WASHINGTON, DC - JANUARY 17: Vice President-elect Mike Pence delivers remarks at the Chairman's Global Dinner, at the Andrew W. Mellon Auditorium on January 17, 2017 in Washington, DC.The invitation-only black-tie event is a chance for Trump to introduce himself and members of his cabinet to foreign diplomats. (Photo by Kevin Dietsch-Pool/Getty Images)
Cox Media Group National Content Desk
CHEVY CHASE, Md.
With biodegradable glitter, rainbow flags and glow sticks in hand, about 200 protesters boogied their way to Vice President-elect Mike Pence's rented home in the Washington, D.C., area on Wednesday night to protest his stance on LGBTQ rights.
The protest, dubbed the "Queer Dance Party at Mike Pence's House," was organized by the groups WERK for Peace and DisruptJ20.
"Dance is so integral to the queer community as a form of self-expression and a form of asserting our power and our beauty and our love for one another," organizer Firas Nasr, 23, told The Washington Post. "We want to send a strong message to Pence that we're a united queer community. We've always stood united. There's always space to dance."
The group converged on the Friendship Heights Metro Station around 6 p.m. As the pulsing beats of gay icons including Michael Jackson, Whitney Houston, Madonna and Lady Gaga filled the air, protesters shimmied toward Pence's house in the Chevy Chase neighborhood, covering about 1.2 miles, with frequent dance breaks, CNN reported.
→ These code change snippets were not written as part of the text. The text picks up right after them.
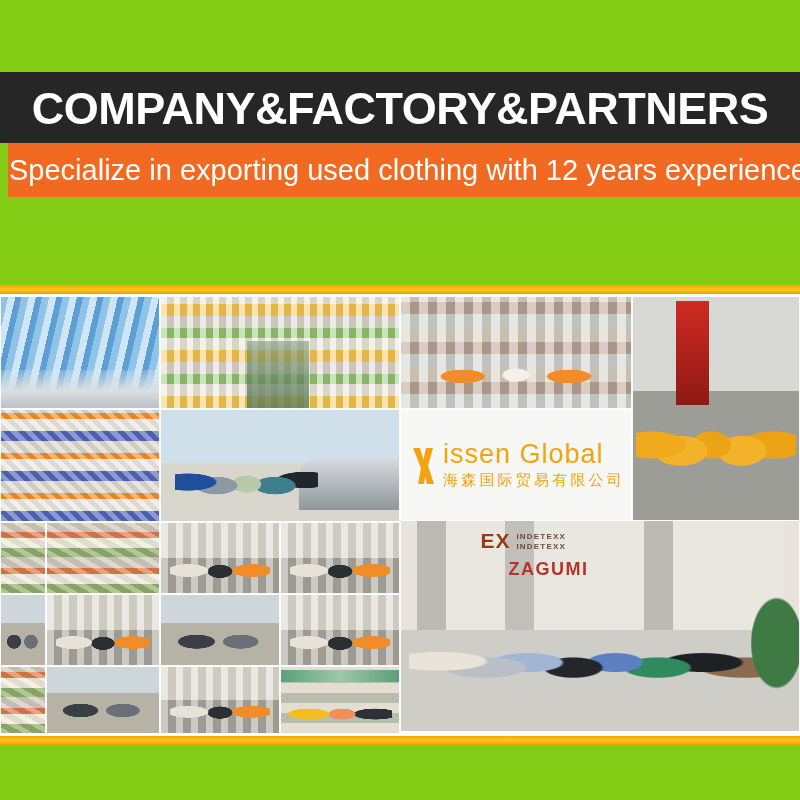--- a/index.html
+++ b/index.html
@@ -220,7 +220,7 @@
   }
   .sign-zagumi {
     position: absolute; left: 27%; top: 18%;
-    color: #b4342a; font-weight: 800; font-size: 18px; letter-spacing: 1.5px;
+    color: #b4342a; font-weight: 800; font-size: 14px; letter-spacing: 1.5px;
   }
The protest was centered on Pence's record on gay and transgender rights. He has consistently opposed same-sex marriage, linking the unions to "societal collapse" in a 2006 speech. He opposed the repeal of "don't ask, don't tell." He voted against the Employment Non-Discrimination Act in 2007, which would have banned sexual orientation-based discrimination.
"By extending the reach of federal law to cover sexual orientation, employment discrimination protections, in effect, can wage war on the free exercise of religion in the workplace," he said at the time. "We must stand for the right of every American to practice their faith according to the dictates of their conscience, whether it be in the public square or in the workplace."
Pence's Chevy Chase neighbors have flown hundreds of rainbow flags in silent support of gay rights since he arrived in town. Many watched Wednesday night's protest. Some carried snacks, according to CNN.
"I love this," 76-year-old Chevy Chase resident Mary Ann Carmody told The Washington Post. "I love the world. It's wonderful to see people on the street like this. We're lucky we can do this."
These are the streets outside Mike Pence's house in D.C., shut down by activists throwing a Queer Dance Party tonight. Pure jubilance. pic.twitter.com/GrJAgvSZBh
A few Donald Trump supporters were also seen near Pence's home, according to CNN, but the dancers did not interact with them.
It was not immediately clear whether Pence knew about the protest. At the time of the dance party, which started to disband around 8:30 p.m., Pence was hosting the vice president-elect's inaugural dinner across town.